§ GOAL OF THE EXERCISE
Exactly as written, reproduce the lines from the one that contains "blue fan [391,158,436,228]" through the end of the records.

Segment Open

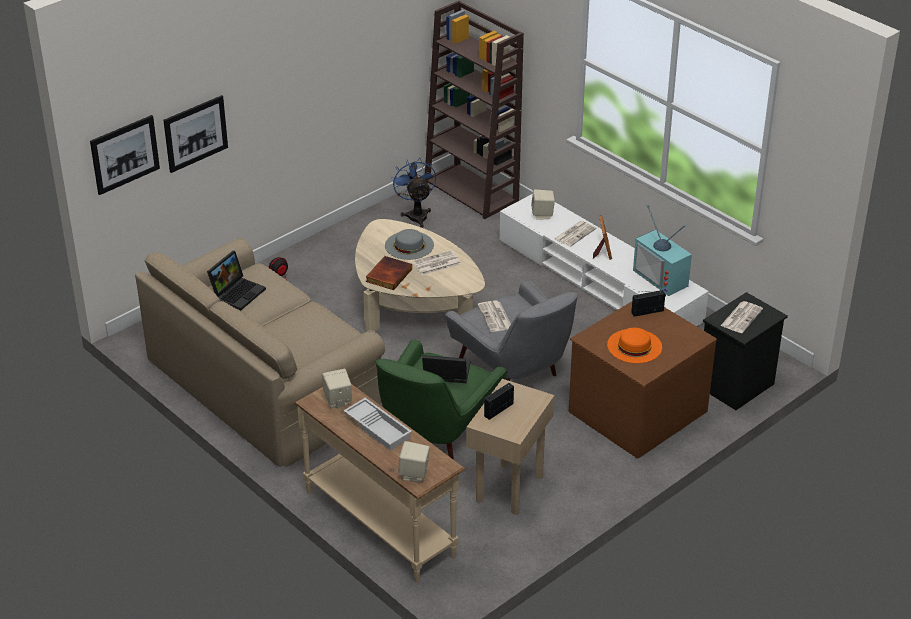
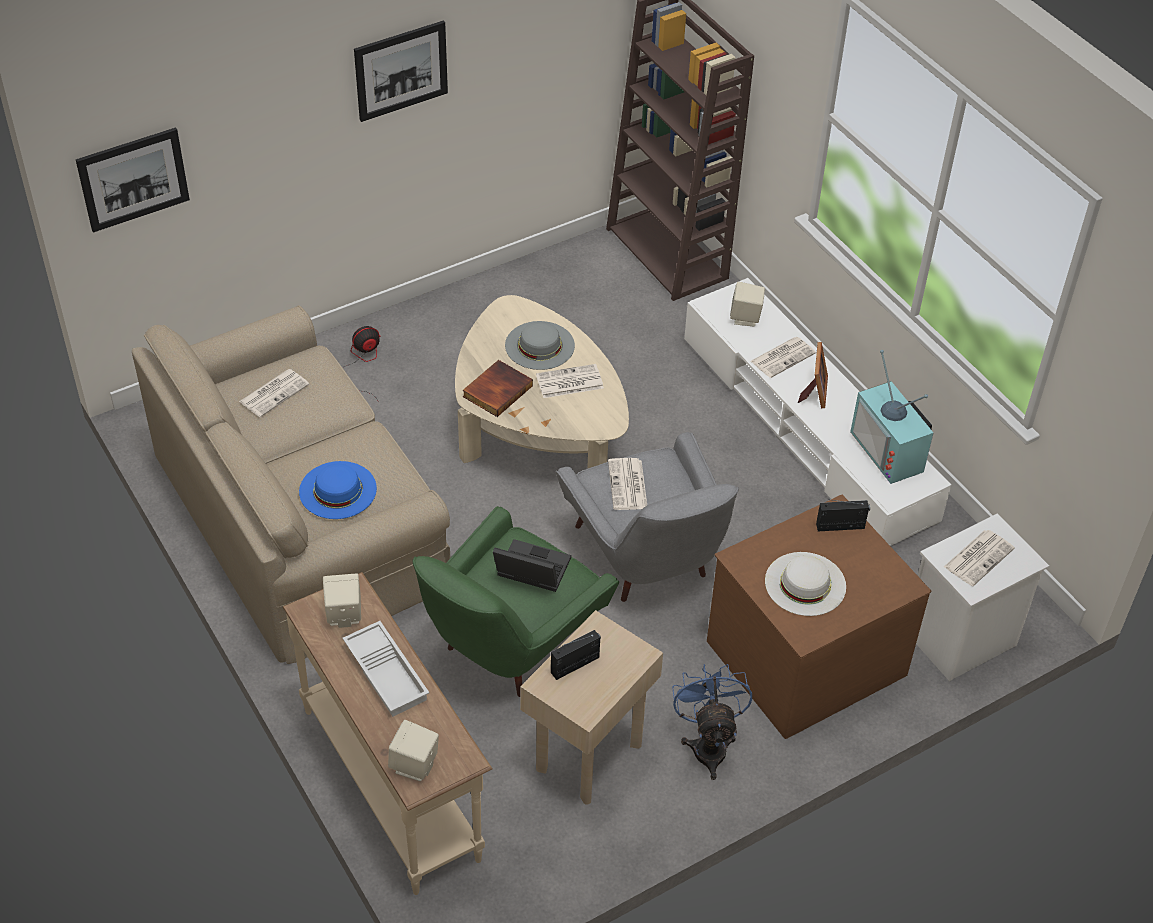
camera: 10 degrees right, 10 degrees up
picture [163,95,228,173] -> picture moved to [354,21,448,122]
laptop [207,251,266,310] -> newspaper [239,369,309,417]
blue fan [391,158,436,228] -> blue fan moved to [672,664,752,780]
orange hat [607,328,662,363] -> white hat [765,552,846,616]
black nightstand [703,292,788,410] -> white nightstand [916,513,1049,681]
none -> blue hat [299,461,377,519]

Segment Closed

§ ANSWER BELOW
blue fan [391,158,436,228] -> blue fan moved to [672,664,752,780]
orange hat [607,328,662,363] -> white hat [765,552,846,616]
black nightstand [703,292,788,410] -> white nightstand [916,513,1049,681]
none -> blue hat [299,461,377,519]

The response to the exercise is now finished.